The only thing that can be said here is that in the "real world" use may be more practical for you $match between date ranges when doing this kind of accumulation as opposed to getting the "first" and "last" _id to define the "range" or something similar in your actual use.
So where is the evidence? Well, this is pretty easy to reproduce, so I just did it by creating some sample data:
var stations = [ "AL", "AK", "AZ", "AR", "CA", "CO", "CT", "DE", "FL", "GA", "HI", "ID", "IL", "IN", "IA", "KS", "KY", "LA", "ME", "MD", "MA", "MI", "MN", "MS", "MO", "MT", "NE", "NV", "NH", "NJ", "NM", "NY", "NC", "ND", "OH", "OK", "OR", "PA", "RI", "SC", "SD", "TN", "TX", "UT", "VT", "VA", "WA", "WV", "WI", "WY" ]; for ( i=0; i<200000; i++ ) { var station = stations[Math.floor(Math.random()*stations.length)]; var t = Math.floor(Math.random() * ( 96 - 50 + 1 )) +50; dt = new Date(); db.temperatures.insert({ station: station, t: t, dt: dt }); }
On my equipment (an 8 GB laptop with a backrest drive that is not stellar, but certainly adequate) that performs each form of instruction, it clearly shows a noticeable pause with the version using index and sorting (the same keys by index as sorting expression). This is only a slight pause, but the difference is significant enough to notice.
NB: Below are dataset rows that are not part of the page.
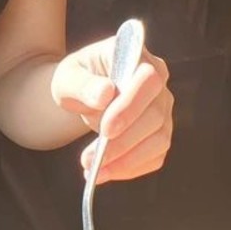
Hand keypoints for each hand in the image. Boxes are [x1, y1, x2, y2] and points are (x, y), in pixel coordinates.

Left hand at [51, 37, 172, 183]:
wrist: (83, 93)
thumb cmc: (77, 79)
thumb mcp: (68, 76)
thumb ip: (82, 84)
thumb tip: (103, 95)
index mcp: (137, 56)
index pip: (148, 79)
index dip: (130, 106)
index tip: (106, 130)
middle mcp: (158, 82)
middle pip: (155, 114)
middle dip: (123, 141)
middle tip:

Even looking at the conclusion of the explanation (version 2.6 and higher or actually present in 2.4.9, although not documented), you can see the difference in this, although $sort optimized due to the presence of the index, a time that seems to be refers to selecting an index and then loading indexed records. Enabling all fields for a "private" index query does not matter.
Also, for recording, purely indexing the date and only sorting by date values ​​give the same result. Perhaps a little faster, but still slower than the natural form of the index without sorting.
So, as long as you can happily "vary" from the first and last _id values, it is true that using a natural index in insertion order is actually the most efficient way to do this. Your actual mileage in the world may vary depending on how practical it is for you or not, and it may just be more convenient to implement the index and sort by date.
But if you were happy with using the _id ranges or more than the "last" _id in your query, then maybe one setting to get the values ​​along with your results so that you can actually store and use this information in subsequent queries:
db.temperature.aggregate([
And if you actually “followed” such results, you can determine the maximum ObjectId value from your results and use it in the next query.
In any case, enjoy playing with this, but again, Yes, in this case, this query is the fastest way.